Dataset entries
——
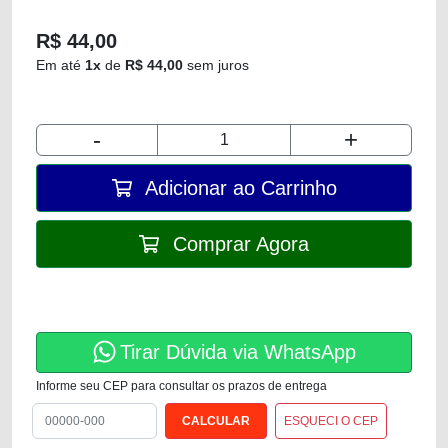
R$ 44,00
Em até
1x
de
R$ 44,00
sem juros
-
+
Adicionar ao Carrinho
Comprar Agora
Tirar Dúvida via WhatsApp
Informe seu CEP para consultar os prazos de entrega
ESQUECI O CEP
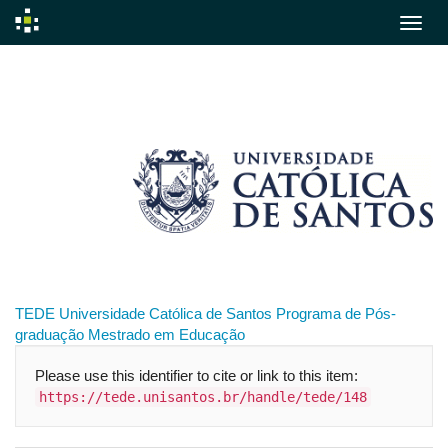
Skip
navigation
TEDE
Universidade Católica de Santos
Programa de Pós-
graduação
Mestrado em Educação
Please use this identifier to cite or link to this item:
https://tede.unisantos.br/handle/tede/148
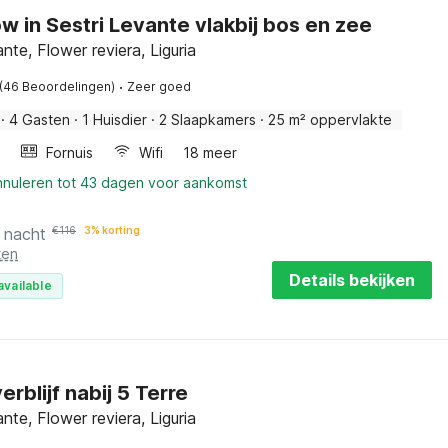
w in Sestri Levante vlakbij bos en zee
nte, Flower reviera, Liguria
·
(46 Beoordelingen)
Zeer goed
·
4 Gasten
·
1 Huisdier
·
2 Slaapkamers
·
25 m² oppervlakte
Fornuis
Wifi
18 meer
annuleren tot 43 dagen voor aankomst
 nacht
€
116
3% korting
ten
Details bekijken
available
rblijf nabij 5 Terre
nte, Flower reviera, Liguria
——
§ Problem
Restate the data word for word and exclude every picture.

§ Written answer
R$ 44,00
Em até
1x
de
R$ 44,00
sem juros
-
+
Adicionar ao Carrinho
Comprar Agora
Tirar Dúvida via WhatsApp
Informe seu CEP para consultar os prazos de entrega
ESQUECI O CEP
Skip
navigation
TEDE
Universidade Católica de Santos
Programa de Pós-
graduação
Mestrado em Educação
Please use this identifier to cite or link to this item:
https://tede.unisantos.br/handle/tede/148
w in Sestri Levante vlakbij bos en zee
nte, Flower reviera, Liguria
·
(46 Beoordelingen)
Zeer goed
·
4 Gasten
·
1 Huisdier
·
2 Slaapkamers
·
25 m² oppervlakte
Fornuis
Wifi
18 meer
annuleren tot 43 dagen voor aankomst
 nacht
€
116
3% korting
ten
Details bekijken
available
rblijf nabij 5 Terre
nte, Flower reviera, Liguria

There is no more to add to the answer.